New Telegraph

Nigeria To Begin Supply Of Gas To South Africa

Nigeria is set to kickstart the delivery of gas to South Africa for the first time in the history of trade relations between the two nations if talks between Nigeria-based gas production firm, Riverside LNG and its counterparts in South Africa go through.

Recalls that Riverside LNG had earlier this year signed a gas-export partnership agreement with Johannes Schuetze Energy Import AG of Germany and is now looking for deals on the continent, the Chief Executive Officer of the firm, David Ige, said in an interview with Bloomberg.

“We’d probably very early in the year close out another segment of the market, an off-take for South Africa,” Bloomberg quoted David Ige, the CEO of the Nigerian private energy firm, as saying in an interview.

Nigeria has Africa’s largest gas reserves, as the country has about 206 trillion cubic feet of gas reserves, making it a nation with more gas reserves than oil.

“There’s a massively evolving gas market in the region, anything around 3,000 nautical miles of Nigeria.
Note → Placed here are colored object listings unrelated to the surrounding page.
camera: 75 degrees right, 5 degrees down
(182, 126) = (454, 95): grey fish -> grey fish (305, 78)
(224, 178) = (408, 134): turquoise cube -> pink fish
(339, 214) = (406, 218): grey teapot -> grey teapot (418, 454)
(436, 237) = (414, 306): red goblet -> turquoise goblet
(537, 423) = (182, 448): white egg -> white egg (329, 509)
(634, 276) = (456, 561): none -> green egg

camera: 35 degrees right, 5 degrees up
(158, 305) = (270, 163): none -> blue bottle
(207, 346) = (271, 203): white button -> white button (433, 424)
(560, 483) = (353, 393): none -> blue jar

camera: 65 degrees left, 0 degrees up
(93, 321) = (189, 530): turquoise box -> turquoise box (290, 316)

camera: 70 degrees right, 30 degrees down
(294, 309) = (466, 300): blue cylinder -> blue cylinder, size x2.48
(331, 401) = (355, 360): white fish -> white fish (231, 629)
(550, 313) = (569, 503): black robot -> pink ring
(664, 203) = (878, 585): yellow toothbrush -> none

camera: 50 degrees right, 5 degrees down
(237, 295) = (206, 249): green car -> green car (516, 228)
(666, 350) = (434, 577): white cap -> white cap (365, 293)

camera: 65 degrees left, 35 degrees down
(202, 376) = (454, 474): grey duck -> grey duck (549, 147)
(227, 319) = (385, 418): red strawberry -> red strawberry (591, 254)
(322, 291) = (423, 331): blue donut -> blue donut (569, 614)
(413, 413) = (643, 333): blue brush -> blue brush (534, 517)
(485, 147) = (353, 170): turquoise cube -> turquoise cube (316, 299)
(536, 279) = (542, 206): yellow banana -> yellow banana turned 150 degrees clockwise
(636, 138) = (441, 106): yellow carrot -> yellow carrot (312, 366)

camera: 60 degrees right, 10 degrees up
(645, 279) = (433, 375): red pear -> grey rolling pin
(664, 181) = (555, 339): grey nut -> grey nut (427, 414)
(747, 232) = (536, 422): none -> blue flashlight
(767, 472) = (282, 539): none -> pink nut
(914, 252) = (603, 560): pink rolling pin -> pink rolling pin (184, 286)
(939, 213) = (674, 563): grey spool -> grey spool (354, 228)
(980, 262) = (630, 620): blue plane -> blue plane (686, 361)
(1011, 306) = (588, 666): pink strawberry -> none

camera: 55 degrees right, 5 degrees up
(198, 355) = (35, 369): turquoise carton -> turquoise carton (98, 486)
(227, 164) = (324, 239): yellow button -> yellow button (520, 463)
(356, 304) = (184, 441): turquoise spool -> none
So that covers southern Africa, western Africa, all to northwest Europe and to the Caribbean and South America broadly.”

In November, Riverside LNG signed a pact with Johannes Scheutze Energy Import AG in Germany regarding renewable energy and a gas export deal worth $500 million.

Nigeria is in a drive to rev up foreign interest in its oil and gas industry, constrained for years by multiple issues from crude theft and pipeline vandalism to ageing infrastructure and structural bottlenecks, all of which account for why international oil companies exit in droves.


New measures and incentives to entice investors and reduce barriers to entry to improve the cost of doing business are among the government’s top agenda to drive production and boost revenue.

That involves a recent inclusion of signature bonuses, the fees it takes from new investors after signing contracts, in the lump sum that oil & gas companies pay on production.

South Africa needs to build a plant first to enable it to take liquefied natural gas from Riverside LNG, implying that supply will only begin in 2027. That means there’s “enough time for import terminal infrastructure,” the Riverside LNG CEO said.

The initiative could help South Africa in tackling a sticky electricity problem.

The country is in the middle of a profound power crisis as Eskom, the state-owned electric utility, reels from the strain of old infrastructure, forcing the company to resort to load-shedding that often triggers blackouts across the country in a big blow to economic activities.